Dieser Punkt ist auch so ziemlich der einzige, den auch die Apothekerkammer so sieht: Denn eine Marktöffnung weg von der eigentümergeführten Apotheke hin zu Oligopolen würde weitreichende negative Konsequenzen nach sich ziehen. Ansonsten verteidigt die Kammer den Status quo: Die Erwartungen, die an eine Liberalisierung im Apothekenwesen geknüpft werden, seien "in anderen Ländern in keinem Bereich erfüllt" worden, heißt es.

Eine Unterversorgung gebe es nicht. Apotheken seien 365 Tage im Jahr verfügbar, teilweise rund um die Uhr. "95 Prozent der Österreicher können die nächste Apotheke im Schnitt innerhalb von zehn Minuten erreichen", erklärt Apothekerkammer-Präsidentin Ulrike Mursch-Edlmayr, die auch an der Bedarfsprüfung festhält: "Der Fortbestand der bewährten Regelung ist zur Sicherstellung der guten und flächendeckenden Versorgung der Bevölkerung mit Arzneimitteln absolut notwendig", erklärt sie.

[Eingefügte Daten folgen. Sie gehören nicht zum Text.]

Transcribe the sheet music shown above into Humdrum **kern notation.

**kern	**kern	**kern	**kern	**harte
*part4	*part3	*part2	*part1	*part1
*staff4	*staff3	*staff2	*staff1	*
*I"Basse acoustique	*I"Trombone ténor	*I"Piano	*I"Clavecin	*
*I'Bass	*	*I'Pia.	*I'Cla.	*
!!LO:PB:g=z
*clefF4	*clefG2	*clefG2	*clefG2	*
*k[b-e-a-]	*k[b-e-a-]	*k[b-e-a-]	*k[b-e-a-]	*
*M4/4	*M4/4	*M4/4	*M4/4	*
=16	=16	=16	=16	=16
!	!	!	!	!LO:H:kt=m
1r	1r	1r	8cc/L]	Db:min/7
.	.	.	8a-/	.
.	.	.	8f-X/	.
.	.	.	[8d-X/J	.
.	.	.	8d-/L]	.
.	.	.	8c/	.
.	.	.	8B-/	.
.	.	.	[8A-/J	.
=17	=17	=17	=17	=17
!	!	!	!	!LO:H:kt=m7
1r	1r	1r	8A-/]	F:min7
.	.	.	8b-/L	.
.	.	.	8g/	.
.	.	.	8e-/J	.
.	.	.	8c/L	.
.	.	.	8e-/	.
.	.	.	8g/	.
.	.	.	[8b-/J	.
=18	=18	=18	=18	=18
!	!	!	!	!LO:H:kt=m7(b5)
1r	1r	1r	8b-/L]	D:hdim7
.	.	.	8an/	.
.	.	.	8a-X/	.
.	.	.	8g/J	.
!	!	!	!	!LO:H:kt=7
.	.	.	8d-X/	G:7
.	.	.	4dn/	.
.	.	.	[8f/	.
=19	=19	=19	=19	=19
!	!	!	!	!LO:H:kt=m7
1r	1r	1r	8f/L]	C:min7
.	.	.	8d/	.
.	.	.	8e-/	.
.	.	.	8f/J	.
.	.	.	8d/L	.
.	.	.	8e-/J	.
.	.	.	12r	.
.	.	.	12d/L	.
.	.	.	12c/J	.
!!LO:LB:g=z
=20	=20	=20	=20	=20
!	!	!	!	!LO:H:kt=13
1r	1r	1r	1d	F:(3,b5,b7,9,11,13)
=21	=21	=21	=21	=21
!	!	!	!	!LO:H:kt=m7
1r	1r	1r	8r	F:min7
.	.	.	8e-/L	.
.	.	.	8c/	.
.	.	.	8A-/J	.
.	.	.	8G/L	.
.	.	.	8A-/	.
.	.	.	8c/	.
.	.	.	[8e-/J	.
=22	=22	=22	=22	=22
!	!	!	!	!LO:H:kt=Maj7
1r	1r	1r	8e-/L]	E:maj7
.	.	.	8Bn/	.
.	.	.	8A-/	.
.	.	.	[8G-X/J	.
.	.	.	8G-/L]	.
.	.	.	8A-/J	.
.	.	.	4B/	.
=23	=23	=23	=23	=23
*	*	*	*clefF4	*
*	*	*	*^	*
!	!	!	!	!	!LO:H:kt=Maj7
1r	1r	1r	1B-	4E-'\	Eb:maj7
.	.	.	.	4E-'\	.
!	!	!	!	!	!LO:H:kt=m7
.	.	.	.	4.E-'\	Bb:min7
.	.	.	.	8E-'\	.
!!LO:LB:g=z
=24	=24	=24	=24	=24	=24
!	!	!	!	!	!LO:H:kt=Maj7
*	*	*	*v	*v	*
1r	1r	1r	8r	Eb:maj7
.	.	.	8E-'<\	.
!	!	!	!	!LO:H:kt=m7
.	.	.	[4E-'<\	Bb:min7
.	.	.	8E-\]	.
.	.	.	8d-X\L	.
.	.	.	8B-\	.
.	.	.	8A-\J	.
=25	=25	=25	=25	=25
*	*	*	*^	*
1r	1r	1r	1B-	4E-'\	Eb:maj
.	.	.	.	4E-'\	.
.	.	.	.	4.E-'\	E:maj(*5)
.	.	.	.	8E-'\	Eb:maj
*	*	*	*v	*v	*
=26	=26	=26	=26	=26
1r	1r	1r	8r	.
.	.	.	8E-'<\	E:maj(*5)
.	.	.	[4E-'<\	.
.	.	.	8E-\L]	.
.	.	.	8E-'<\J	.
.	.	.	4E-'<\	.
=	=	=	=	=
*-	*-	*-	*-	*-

Womit auch der Fortbestand der Apothekerpreise gesichert wäre.

Ein riesiger Markt

Für die Gesundheit der Österreicher werden enorme Summen aufgewendet: Die öffentlichen Ausgaben dafür betrugen 2016 (laut letzten vorliegenden Zahlen) 27,3 Milliarden Euro. Davon entfallen 3,7 Milliarden Euro auf pharmazeutische Erzeugnisse. Hier kommen die öffentlichen Apotheken ins Spiel, die neben Medikamenten auch Nahrungsergänzungsmittel oder Kosmetika verkaufen: Sie setzten zuletzt 3,98 Milliarden Euro um - davon 2,69 Milliarden Euro mit Krankenkassen, 1,29 Milliarden mit Privatpersonen. Im Vergleich zu 2013 stieg der Gesamtumsatz immerhin um 600 Millionen Euro.

Kampf um Rezeptfreie

821 Millionen Euro der Apothekenumsätze entfallen auf rezeptfreie (sogenannte OTC-)Medikamente. Diese gewinnen zunehmend an Bedeutung. Die Drogeriekette DM streitet etwa schon seit Jahren vor Gericht darum, rezeptfreie Medikamente zu günstigen Preisen in ihre Regale stellen zu dürfen. Bislang ohne Erfolg. Die BWB ortet auch hier eine Monopolisierung. Die Apotheken hätten dadurch keine Veranlassung, in einen Qualitäts-oder Preiswettbewerb zu treten. Die Wettbewerbshüter empfehlen eine maßvolle Liberalisierung mit verpflichtender Beratungsleistung. Eine durchschnittliche Apotheke setzt rund 2,9 Millionen Euro um. Die höchste Dichte an Apotheken gibt es mit 325 in Wien, die geringste mit 38 im Burgenland. In der Regel haben Apotheken 6.000 unterschiedliche Arzneimittel lagernd.

Dieser Artikel erschien ursprünglich in der News-Printausgabe 20/2018.